Saved entries

#####

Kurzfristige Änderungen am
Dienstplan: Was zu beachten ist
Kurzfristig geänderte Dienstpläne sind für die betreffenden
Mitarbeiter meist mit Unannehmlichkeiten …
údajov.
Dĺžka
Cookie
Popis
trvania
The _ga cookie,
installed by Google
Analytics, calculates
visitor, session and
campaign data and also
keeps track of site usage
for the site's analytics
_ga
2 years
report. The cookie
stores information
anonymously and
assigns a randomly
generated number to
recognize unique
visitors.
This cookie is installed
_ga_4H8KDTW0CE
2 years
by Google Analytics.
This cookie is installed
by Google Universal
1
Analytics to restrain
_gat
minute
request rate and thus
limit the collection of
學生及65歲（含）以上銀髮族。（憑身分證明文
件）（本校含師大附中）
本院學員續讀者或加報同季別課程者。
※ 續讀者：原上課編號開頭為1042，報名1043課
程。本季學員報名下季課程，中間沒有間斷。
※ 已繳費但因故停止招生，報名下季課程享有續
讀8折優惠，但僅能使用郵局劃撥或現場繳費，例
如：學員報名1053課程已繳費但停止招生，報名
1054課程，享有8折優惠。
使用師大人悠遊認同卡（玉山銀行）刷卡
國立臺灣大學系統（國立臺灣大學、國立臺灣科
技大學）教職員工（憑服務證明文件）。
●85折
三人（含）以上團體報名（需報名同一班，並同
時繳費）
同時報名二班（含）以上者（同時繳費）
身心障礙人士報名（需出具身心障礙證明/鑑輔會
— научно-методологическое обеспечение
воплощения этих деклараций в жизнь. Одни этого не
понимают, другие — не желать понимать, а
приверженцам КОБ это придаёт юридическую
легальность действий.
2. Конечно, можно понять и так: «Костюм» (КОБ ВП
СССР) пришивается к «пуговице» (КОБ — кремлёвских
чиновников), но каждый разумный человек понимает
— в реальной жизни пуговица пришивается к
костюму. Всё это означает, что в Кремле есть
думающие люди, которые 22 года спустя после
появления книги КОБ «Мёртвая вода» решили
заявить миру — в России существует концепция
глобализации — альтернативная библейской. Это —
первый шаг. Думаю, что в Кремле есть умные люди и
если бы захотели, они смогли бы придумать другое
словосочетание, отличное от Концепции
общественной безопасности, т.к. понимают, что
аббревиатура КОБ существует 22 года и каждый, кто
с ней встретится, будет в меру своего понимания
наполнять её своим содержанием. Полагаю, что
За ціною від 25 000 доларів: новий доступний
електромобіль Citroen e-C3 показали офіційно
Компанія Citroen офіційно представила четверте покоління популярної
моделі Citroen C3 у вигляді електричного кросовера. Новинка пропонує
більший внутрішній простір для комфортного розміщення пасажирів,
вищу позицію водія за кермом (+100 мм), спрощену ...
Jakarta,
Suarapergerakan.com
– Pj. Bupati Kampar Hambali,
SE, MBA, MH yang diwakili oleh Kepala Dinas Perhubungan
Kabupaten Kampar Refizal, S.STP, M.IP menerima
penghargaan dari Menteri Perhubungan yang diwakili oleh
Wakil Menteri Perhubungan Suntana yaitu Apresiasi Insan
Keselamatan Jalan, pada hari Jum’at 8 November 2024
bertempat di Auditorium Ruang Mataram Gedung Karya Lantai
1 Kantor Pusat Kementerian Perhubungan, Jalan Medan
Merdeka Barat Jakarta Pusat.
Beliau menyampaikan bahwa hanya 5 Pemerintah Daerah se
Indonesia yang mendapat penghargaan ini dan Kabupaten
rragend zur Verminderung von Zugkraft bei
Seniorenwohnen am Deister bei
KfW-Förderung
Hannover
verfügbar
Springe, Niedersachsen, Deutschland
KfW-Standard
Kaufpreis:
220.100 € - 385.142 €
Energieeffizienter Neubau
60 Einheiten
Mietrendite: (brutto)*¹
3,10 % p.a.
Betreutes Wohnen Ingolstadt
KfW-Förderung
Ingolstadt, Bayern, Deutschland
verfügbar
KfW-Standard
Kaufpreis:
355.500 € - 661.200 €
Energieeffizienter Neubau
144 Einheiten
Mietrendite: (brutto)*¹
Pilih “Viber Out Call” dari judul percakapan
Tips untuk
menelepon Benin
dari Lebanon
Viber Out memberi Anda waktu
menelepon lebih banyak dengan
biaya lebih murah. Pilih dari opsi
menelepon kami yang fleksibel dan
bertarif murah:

#####

Keeping every word as it is, repeat all of the records.

Kurzfristige Änderungen am
Dienstplan: Was zu beachten ist
Kurzfristig geänderte Dienstpläne sind für die betreffenden
Mitarbeiter meist mit Unannehmlichkeiten …
údajov.
Dĺžka
Cookie
Popis
trvania
The _ga cookie,
installed by Google
Analytics, calculates
visitor, session and
campaign data and also
keeps track of site usage
for the site's analytics
_ga
2 years
report. The cookie
stores information
anonymously and
assigns a randomly
generated number to
recognize unique
visitors.
This cookie is installed
_ga_4H8KDTW0CE
2 years
by Google Analytics.
This cookie is installed
by Google Universal
1
Analytics to restrain
_gat
minute
request rate and thus
limit the collection of
學生及65歲（含）以上銀髮族。（憑身分證明文
件）（本校含師大附中）
本院學員續讀者或加報同季別課程者。
※ 續讀者：原上課編號開頭為1042，報名1043課
程。本季學員報名下季課程，中間沒有間斷。
※ 已繳費但因故停止招生，報名下季課程享有續
讀8折優惠，但僅能使用郵局劃撥或現場繳費，例
如：學員報名1053課程已繳費但停止招生，報名
1054課程，享有8折優惠。
使用師大人悠遊認同卡（玉山銀行）刷卡
國立臺灣大學系統（國立臺灣大學、國立臺灣科
技大學）教職員工（憑服務證明文件）。
●85折
三人（含）以上團體報名（需報名同一班，並同
時繳費）
同時報名二班（含）以上者（同時繳費）
身心障礙人士報名（需出具身心障礙證明/鑑輔會
— научно-методологическое обеспечение
воплощения этих деклараций в жизнь. Одни этого не
понимают, другие — не желать понимать, а
приверженцам КОБ это придаёт юридическую
легальность действий.
2. Конечно, можно понять и так: «Костюм» (КОБ ВП
СССР) пришивается к «пуговице» (КОБ — кремлёвских
чиновников), но каждый разумный человек понимает
— в реальной жизни пуговица пришивается к
костюму. Всё это означает, что в Кремле есть
думающие люди, которые 22 года спустя после
появления книги КОБ «Мёртвая вода» решили
заявить миру — в России существует концепция
глобализации — альтернативная библейской. Это —
первый шаг. Думаю, что в Кремле есть умные люди и
если бы захотели, они смогли бы придумать другое
словосочетание, отличное от Концепции
общественной безопасности, т.к. понимают, что
аббревиатура КОБ существует 22 года и каждый, кто
с ней встретится, будет в меру своего понимания
наполнять её своим содержанием. Полагаю, что
За ціною від 25 000 доларів: новий доступний
електромобіль Citroen e-C3 показали офіційно
Компанія Citroen офіційно представила четверте покоління популярної
моделі Citroen C3 у вигляді електричного кросовера. Новинка пропонує
більший внутрішній простір для комфортного розміщення пасажирів,
вищу позицію водія за кермом (+100 мм), спрощену ...
Jakarta,
Suarapergerakan.com
– Pj. Bupati Kampar Hambali,
SE, MBA, MH yang diwakili oleh Kepala Dinas Perhubungan
Kabupaten Kampar Refizal, S.STP, M.IP menerima
penghargaan dari Menteri Perhubungan yang diwakili oleh
Wakil Menteri Perhubungan Suntana yaitu Apresiasi Insan
Keselamatan Jalan, pada hari Jum’at 8 November 2024
bertempat di Auditorium Ruang Mataram Gedung Karya Lantai
1 Kantor Pusat Kementerian Perhubungan, Jalan Medan
Merdeka Barat Jakarta Pusat.
Beliau menyampaikan bahwa hanya 5 Pemerintah Daerah se
Indonesia yang mendapat penghargaan ini dan Kabupaten
rragend zur Verminderung von Zugkraft bei
Seniorenwohnen am Deister bei
KfW-Förderung
Hannover
verfügbar
Springe, Niedersachsen, Deutschland
KfW-Standard
Kaufpreis:
220.100 € - 385.142 €
Energieeffizienter Neubau
60 Einheiten
Mietrendite: (brutto)*¹
3,10 % p.a.
Betreutes Wohnen Ingolstadt
KfW-Förderung
Ingolstadt, Bayern, Deutschland
verfügbar
KfW-Standard
Kaufpreis:
355.500 € - 661.200 €
Energieeffizienter Neubau
144 Einheiten
Mietrendite: (brutto)*¹
Pilih “Viber Out Call” dari judul percakapan
Tips untuk
menelepon Benin
dari Lebanon
Viber Out memberi Anda waktu
menelepon lebih banyak dengan
biaya lebih murah. Pilih dari opsi
menelepon kami yang fleksibel dan
bertarif murah:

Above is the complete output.